The EU Needs More Than Business as Usual for Sahel Policy

The EU Needs More Than Business as Usual for Sahel Policy

Last week French President Francois Hollande announced that Operation Serval in Mali has entered its final phase and hinted that the withdrawal of French troops from the country would begin within a matter of weeks. The French government has always maintained that it does not intend to keep its forces in the region for the long haul, and wants to hand over operations to an African-led force as soon as the situation in Mali is stable. Emphasis will now gradually move to diplomatic discussions at the U.N. for a resolution mandating a peacekeeping force, and the level of media attention on France’s high-profile intervention in the region will slip down a few notches.

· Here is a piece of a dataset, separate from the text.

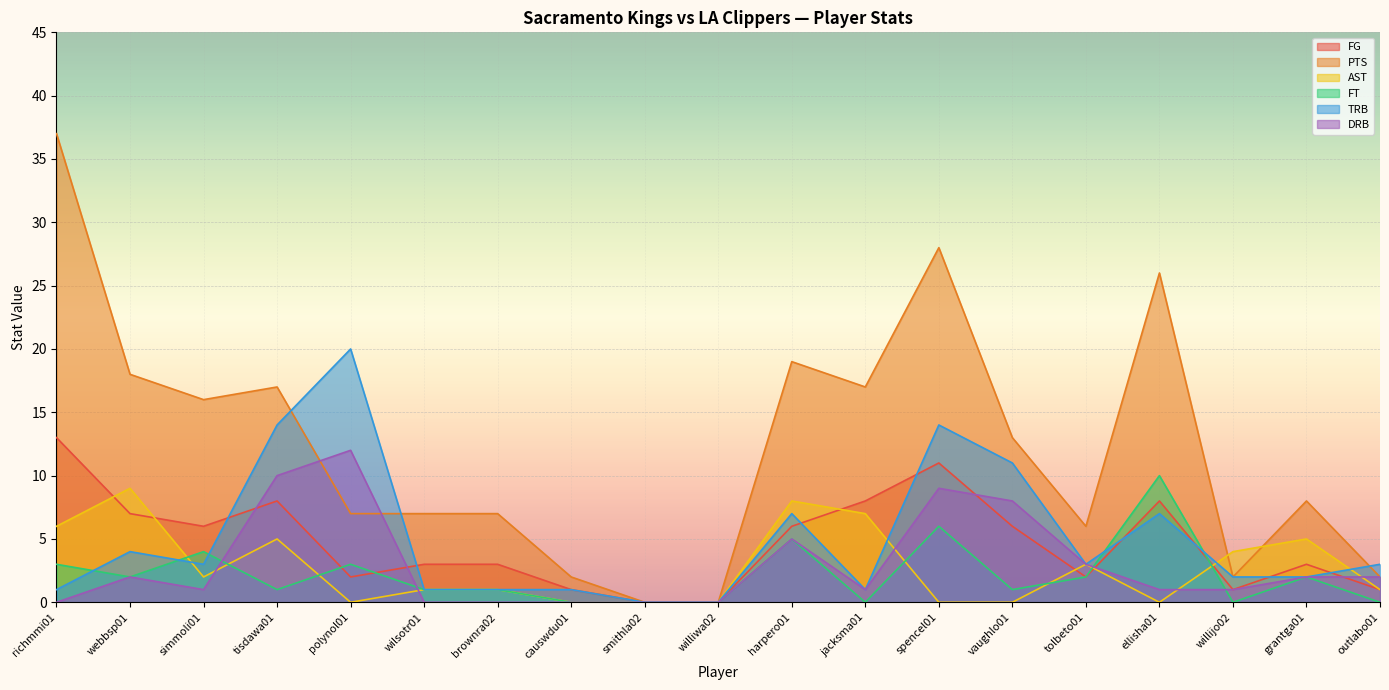

The FG series shows 6 at harpero01. True or false?

True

The European Union Training Mission to Mali, which finally launched Feb. 18 after months of discussion, will work quietly alongside Malian armed forces, helping build their capacity and supporting the restoration of the country’s territorial integrity under civilian authority. The European Council has also decided to restart development cooperation with Mali, now that the interim government has adopted a road map to democracy and plans to hold elections by the end of July. The council will dedicate up to $320 million to this effort, which will prioritize the restoration of democracy through the electoral process, and peace through reconciliation and conflict prevention. In addition, EU aid will seek to provide basic services, strengthen food security and relaunch the Malian economy. So after around three months in crisis mode, with France at the helm, the EU’s engagement with Mali will fall back into something resembling business as usual, as part of its approach to the Sahel region more broadly.

What is lacking, however, is any comprehensive European approach to a region that suffers enormously from poverty and underdevelopment; weak states and conflicting local, regional and religious identities; numerous complex networks of armed rebel and terrorist groups, including al-Qaida in the Islamic Maghreb; and expanding circulation of weapons and drugs. The conflict in northern Mali has laid bare the extent to which these challenges directly affect European security and European strategic interests in North Africa, most notably during the hostage crisis at In Amenas. But given the Sahel’s geographic proximity to Europe and the regional nature of many of the militia groups operating there, the issues Europe faces there are not new. The problems have been there, growing, for a number of years -- but a coherent approach has not.